PARTS OF THE EXERCISE:
a – Please transcribe part of the MDCP evaluation post word for word, beginning at the words "Originally published May" and stopping after "and my sanity.".
b – Continue the MDCP evaluation post from the point where it ends.

SELECTED EXTRACT:
--- START ---

Originally published May 7, 2013
Last week, Shelby had an evaluation for MDCP (Medically Dependent Children's Program). This is a state waiver program that Shelby benefits from. Through it, she gets Medicaid as a secondary insurance and also receives respite hours for us to hire babysitters to help a few hours a week. This program is a huge blessing. It has not only saved us a ton of money, but provides lots of hands-on help with baths, homework, feeding, errands, and much needed breathers. I can't say enough how crucial this is to Shelby's well-being and my sanity.
Every six months, our case worker comes to the house with a nurse and we have to pull Shelby out of school so they can see her. The purpose of the visit is to make sure that Shelby is still incapacitated enough to need their services. The very first time we had one of these meetings, our then- case worker told me, "Now is not the time to brag on your child." For most of us, bragging on our children comes as natural as breathing. For Shelby, bragging occurs over minute accomplishments - because that's all we have. She spontaneously strings 2 or even 3 words together. She puts a blanket over her head to play peek a boo. She gives an especially tight squeeze when she hugs. She tries to jump with both feet off the ground. Bragging rights for me. But Mrs. Maxville was trying to protect us. When filling out the questionaire, the less Shelby is able to do on her own, the more money for respite hours we will get. So although we would never lie, she wanted to make sure we didn't embellish or exaggerate Shelby's accomplishments (what parent would do that?). This year we were told that due to cut- backs, the program was looking for people to disqualify. And after we finished the eval, we were told that we would definitely loose a few hours because Shelby doesn't need to be turned during the night. Apparently, last year our survey was marked in the affirmative on that question. I don't know why as Shelby has never needed to be turned and we would never say so. Must have been a clerical mistake.

--- END ---

RECORD EXTRACTS:
--- START ---

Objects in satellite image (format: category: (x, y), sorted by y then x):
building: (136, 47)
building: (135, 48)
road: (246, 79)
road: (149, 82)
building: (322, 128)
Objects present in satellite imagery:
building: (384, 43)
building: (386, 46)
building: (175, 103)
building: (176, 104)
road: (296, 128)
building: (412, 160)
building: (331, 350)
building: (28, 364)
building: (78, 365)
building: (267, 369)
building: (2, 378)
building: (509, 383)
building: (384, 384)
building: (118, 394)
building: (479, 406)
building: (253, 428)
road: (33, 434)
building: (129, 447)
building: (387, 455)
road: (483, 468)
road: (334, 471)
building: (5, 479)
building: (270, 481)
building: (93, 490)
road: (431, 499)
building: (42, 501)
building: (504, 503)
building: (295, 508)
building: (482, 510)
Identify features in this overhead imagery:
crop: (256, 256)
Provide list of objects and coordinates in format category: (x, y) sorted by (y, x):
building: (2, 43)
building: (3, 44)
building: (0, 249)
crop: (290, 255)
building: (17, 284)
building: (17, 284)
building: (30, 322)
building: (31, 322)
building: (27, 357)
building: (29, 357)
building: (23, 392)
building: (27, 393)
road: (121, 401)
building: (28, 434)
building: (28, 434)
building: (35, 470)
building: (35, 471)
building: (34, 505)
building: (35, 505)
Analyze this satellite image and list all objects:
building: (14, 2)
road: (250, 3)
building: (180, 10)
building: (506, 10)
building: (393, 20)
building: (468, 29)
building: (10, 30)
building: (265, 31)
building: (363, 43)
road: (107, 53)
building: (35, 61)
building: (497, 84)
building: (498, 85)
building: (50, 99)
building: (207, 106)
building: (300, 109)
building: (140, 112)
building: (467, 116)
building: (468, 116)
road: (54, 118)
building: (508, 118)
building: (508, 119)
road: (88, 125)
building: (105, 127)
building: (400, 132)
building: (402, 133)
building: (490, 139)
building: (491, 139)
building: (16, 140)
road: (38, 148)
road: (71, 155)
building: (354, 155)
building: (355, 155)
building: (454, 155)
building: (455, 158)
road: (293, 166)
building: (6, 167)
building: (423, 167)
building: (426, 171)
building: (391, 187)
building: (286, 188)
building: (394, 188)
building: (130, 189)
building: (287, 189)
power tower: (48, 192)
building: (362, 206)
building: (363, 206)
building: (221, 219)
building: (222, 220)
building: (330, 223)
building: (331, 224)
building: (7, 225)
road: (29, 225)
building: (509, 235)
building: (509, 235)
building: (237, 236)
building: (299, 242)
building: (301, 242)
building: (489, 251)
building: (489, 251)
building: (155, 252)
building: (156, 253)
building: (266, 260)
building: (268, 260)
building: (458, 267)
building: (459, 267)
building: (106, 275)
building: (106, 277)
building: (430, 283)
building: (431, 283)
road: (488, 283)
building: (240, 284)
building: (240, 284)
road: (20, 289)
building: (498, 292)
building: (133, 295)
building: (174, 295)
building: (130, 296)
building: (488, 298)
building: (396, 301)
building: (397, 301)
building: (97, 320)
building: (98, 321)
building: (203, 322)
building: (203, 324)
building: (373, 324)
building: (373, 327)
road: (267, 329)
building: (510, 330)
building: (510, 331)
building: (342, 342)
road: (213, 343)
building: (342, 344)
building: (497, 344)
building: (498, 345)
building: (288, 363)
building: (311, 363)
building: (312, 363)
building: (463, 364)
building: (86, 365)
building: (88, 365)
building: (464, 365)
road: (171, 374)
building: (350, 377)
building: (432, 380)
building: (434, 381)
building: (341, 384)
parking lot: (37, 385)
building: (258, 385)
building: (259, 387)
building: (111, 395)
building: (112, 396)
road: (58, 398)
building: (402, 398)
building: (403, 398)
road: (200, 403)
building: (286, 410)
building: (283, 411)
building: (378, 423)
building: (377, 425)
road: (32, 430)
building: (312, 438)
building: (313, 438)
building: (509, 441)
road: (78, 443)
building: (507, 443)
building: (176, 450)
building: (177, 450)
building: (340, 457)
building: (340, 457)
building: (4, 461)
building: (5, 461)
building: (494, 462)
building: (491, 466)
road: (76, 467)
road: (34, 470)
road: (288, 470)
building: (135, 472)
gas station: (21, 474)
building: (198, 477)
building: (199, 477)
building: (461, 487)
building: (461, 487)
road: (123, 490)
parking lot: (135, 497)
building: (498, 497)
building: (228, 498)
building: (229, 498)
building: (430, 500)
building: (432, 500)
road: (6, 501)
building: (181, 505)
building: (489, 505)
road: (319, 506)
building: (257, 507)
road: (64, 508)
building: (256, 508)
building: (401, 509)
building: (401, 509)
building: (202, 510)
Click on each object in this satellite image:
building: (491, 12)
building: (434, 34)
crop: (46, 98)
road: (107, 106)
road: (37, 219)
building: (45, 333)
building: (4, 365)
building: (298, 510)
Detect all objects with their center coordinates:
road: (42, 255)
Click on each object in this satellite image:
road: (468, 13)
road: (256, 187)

--- END ---

ANSWERS TO EACH TASK:
a –
Originally published May 7, 2013
Last week, Shelby had an evaluation for MDCP (Medically Dependent Children's Program). This is a state waiver program that Shelby benefits from. Through it, she gets Medicaid as a secondary insurance and also receives respite hours for us to hire babysitters to help a few hours a week. This program is a huge blessing. It has not only saved us a ton of money, but provides lots of hands-on help with baths, homework, feeding, errands, and much needed breathers. I can't say enough how crucial this is to Shelby's well-being and my sanity.

b –
This meeting made me think of 2 Corinthians 12:9-10:
"But he said to me, 'My grace is sufficient for you, for my power is made perfect in weakness.' Therefore I will boast all the more gladly about my weaknesses, so that Christ's power may rest on me. That is why, for Christ's sake, I delight in weaknesses, in insults, in hardships, in persecutions, in difficulties. For when I am weak, then I am strong."
The more helpless Shelby is, the more state resources we can use. In much the same way, the more helpless we are as Christians, the more God can work through us. This seems so counter-cultural. Bragging comes more naturally than admitting weakness. Even in Christian circles, we often have a hard time being authentic - choosing instead to put up a front. Pretend that everything is ok or we might not look like good followers of Christ. When the opposite is actually true. The term "strong Christian" is really an oxymoron. The more we admit our weakness and inability to do life on our own, the more Christ takes over and accomplishes much through us. Just as Chuck and I have to be honest with Shelby's lack of abilities (as depressing as that is to put on paper at times) in order to get the help she needs, we believers have to own our faults, sins and flaws so that God can fill them in and cover them over. And only after we can admit what we really are, can others start to see Christ through our cracks.